Safety & limits

LinkedIn’s daily limits, demystified

The actual numbers — connect, view, message, InMail — that real accounts seem to survive, and what triggers the soft throttles before the hard restrictions.

Marno Journal · 2026-05-26

There are no published limits. LinkedIn does not document the per-day caps on connections, views, messages, or InMails. Every number you see on the internet — including the ones below — is a fingerprint from real accounts running real workloads. Treat all of it as probabilistic, not authoritative.

What follows is a working model assembled from operating multiple accounts at multiple volumes through 2025 and 2026. It is not a promise. It is a place to start that we have found does not get accounts restricted in the first 90 days, which is when LinkedIn does most of its cleanup.

The four budgets

LinkedIn meters at least four things separately. Each has its own threshold and its own recovery curve.

1. Connection requests

The most public limit. Common safe range for an established account (12+ months old, >500 connections, complete profile):

  • 15–25 connection requests per day on a normal week. Sustainable indefinitely.
  • 40–50 per day in a burst for a few days, then back off. Past 50 consistently, restrictions become likely within weeks.
  • 100+ per day triggers the “you’ve been sending too many” warning rapidly, sometimes within 24 hours.

The hidden ceiling is the rolling weekly cap. Above ~100 requests in any 7-day window, withdrawal rates climb. Above ~150, restrictions are common.

2. Profile views

Less metered than people think. Public LinkedIn profile views are essentially unlimited for normal browsing patterns. Where you get into trouble is automation that views the same accounts repeatedly, or that views thousands of profiles per day without corresponding connect/message activity.

  • 50–100 views per day is the “active recruiter” range and is uncontroversial.
  • 500+ views per day from a clean account begins to look like scraping if it’s sustained. LinkedIn’s commercial-use limit will silently kick in (search results truncate to ~3 from ~10).

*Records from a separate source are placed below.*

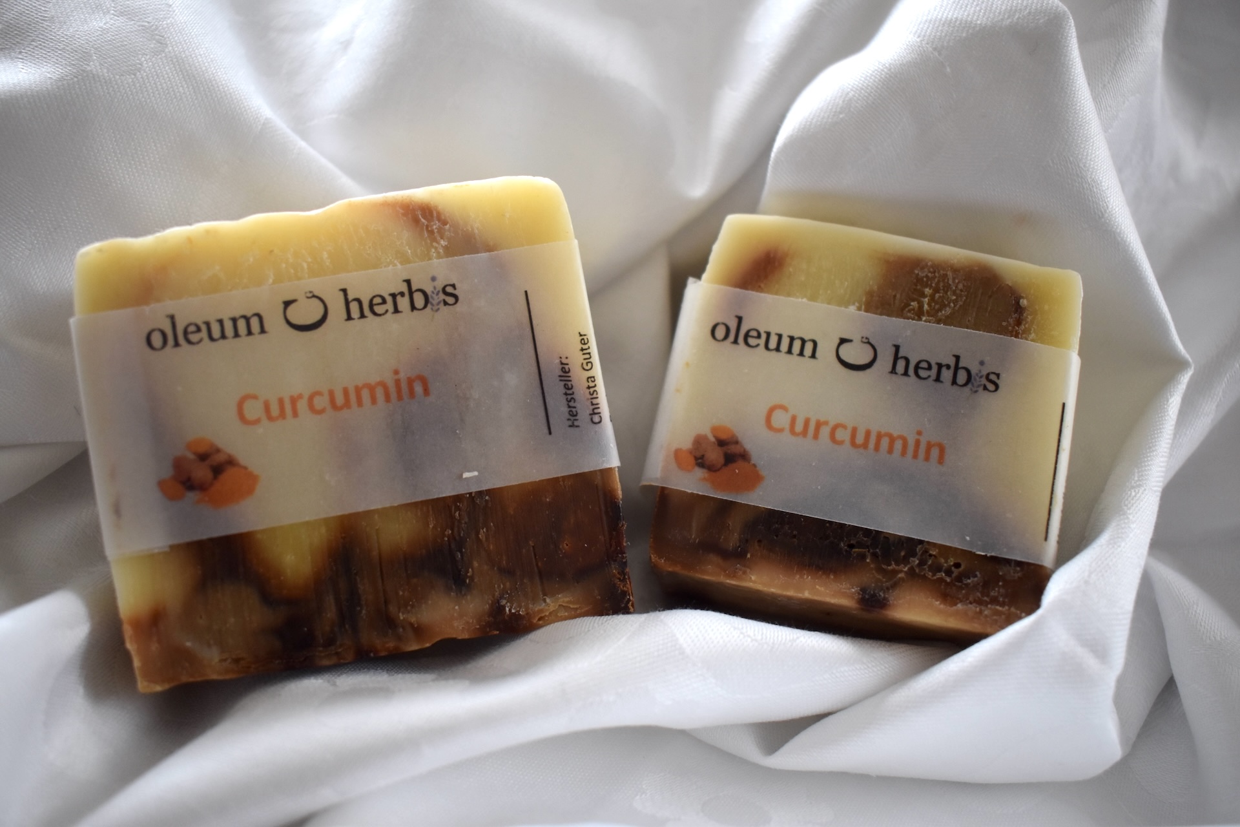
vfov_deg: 40.0
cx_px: 620
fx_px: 1137
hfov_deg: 57.2
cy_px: 414
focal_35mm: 33
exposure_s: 1/125
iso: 800
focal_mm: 22
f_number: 3.8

3. Messages (1st-degree connections)

You can message your connections at a much higher rate than you can connect to strangers. Typical safe range:

  • 50–100 outbound messages per day to 1st-degree connections, well-paced, generally fine.
  • Identical-template messages are the actual risk — duplicate-message detection runs at the conversation level. Vary the openers; the bulk of the body can be templated.

4. InMail (paid)

Capped by your Sales Navigator/Recruiter seat (typically 50/month, refilled by response). The risk here isn’t restriction — it’s wasting an InMail credit on someone who would have answered a free message. InMail conversion rates have steadily declined since 2022; we’d rather see InMail used only when the prospect isn’t open to messages.

The soft throttles

Before the explicit warning page, LinkedIn applies invisible signals you can read:

  • Connection requests start hanging at “Pending” for days without ever being seen. Acceptance rate quietly drops below 10%.
  • Search results truncate. A query that used to return ~10 first-page results returns ~3. (This is the commercial-use limit; it lasts ~7 days.)
  • The “people you may know” carousel goes empty. Surface signal that LinkedIn is restricting the recommendation engine for your account.
  • Your own profile views per week drops sharply even though you’ve been more active, not less. LinkedIn de-prioritizes you in the algorithm.

When two or more of these fire at once, the right move is to back off all outbound for 7 days, not to push through.

Patterns that draw attention faster than volume

Volume matters, but the pattern matters more. Things that get accounts flagged at lower volumes than the numbers above:

  • Bursts. 50 connection requests in 30 minutes, even once, looks like a script. The same 50 spread over a workday looks like a busy person.
  • Late-night sends. If you’re in San Francisco and your account is sending connection requests at 3:00 AM Pacific seven days in a row, the pattern is obvious. Even cheap human-pace jitter can’t cover for a 24/7 schedule.
  • Outreach to accounts with no network overlap. Targeting profiles in countries or industries you have zero 1st- or 2nd-degree presence in trips the “this is not how this user normally behaves” signal.
  • Identical messages at scale. See above.

What we set as defaults in Marno

Marno’s safe defaults sit well below the upper edges above:

  • ~20 connection requests/day, with 90-second human-pace jitter between actions.
  • Sequences pause automatically at the first session-kill challenge.
  • Per-account dedicated residential proxy, so the egress IP doesn’t shift mid-week.
  • Conservative working-hours window enforced per timezone.

You can tune any of these up. We’d encourage you to tune them down before you tune them up.